The largest donation was made to the Louisiana Wildlife and Fisheries Foundation in the amount of $1,063,322 and was earmarked to fund improvements to the lake.

“This was an opportunity for the court system to give back to the community,” Haik said.

Existing facilities will be revitalized and a pavilion will be constructed as a revenue-generating space available to the community for private outdoor events, according to a news release about the donation.

Other improvements will include the construction of a deck and pier, restroom facility, picnic pavilions, nature walk, welcome center and asphalt road and parking. Repairs will be made to the existing fishing and boat dock, boat slip and the existing lake control structure will be replaced, according to the release.

Once the work is complete, Haik said, the lake will be a beautiful place that “people can be proud of.”

Eunice City Lake contains rough fish, such as bowfin (choupique).

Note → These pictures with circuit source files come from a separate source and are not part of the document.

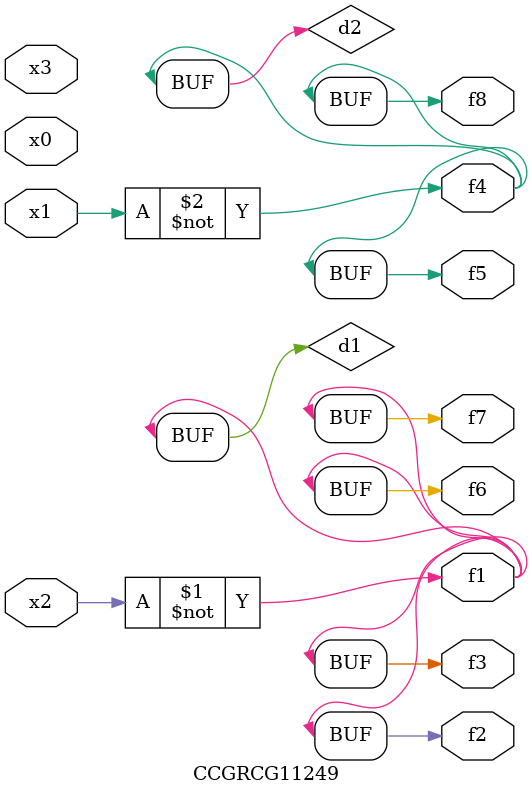
<source format=v>
module CCGRCG11249(
	input x0, x1, x2, x3,
	output f1, f2, f3, f4, f5, f6, f7, f8
);

	wire d1, d2;

	xnor (d1, x2);
	not (d2, x1);
	assign f1 = d1;
	assign f2 = d1;
	assign f3 = d1;
	assign f4 = d2;
	assign f5 = d2;
	assign f6 = d1;
	assign f7 = d1;
	assign f8 = d2;
endmodule

</source>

The lake has been given a clean bill of health but the regeneration of fish stock has not been ideal, said Kell McInnis, executive director of LWFF.

McInnis said the lake rehabilitation will start almost immediately after the council receives the funds.

The lake will first be drained and the existing fish will be removed. The lake will then be restocked in two phases, beginning this winter with smaller fish like bream. The bass will be restocked in the spring, McInnis said.

The funds will be formally presented Thursday during the city’s regularly scheduled council meeting.

Work is expected to begin soon after, McInnis said.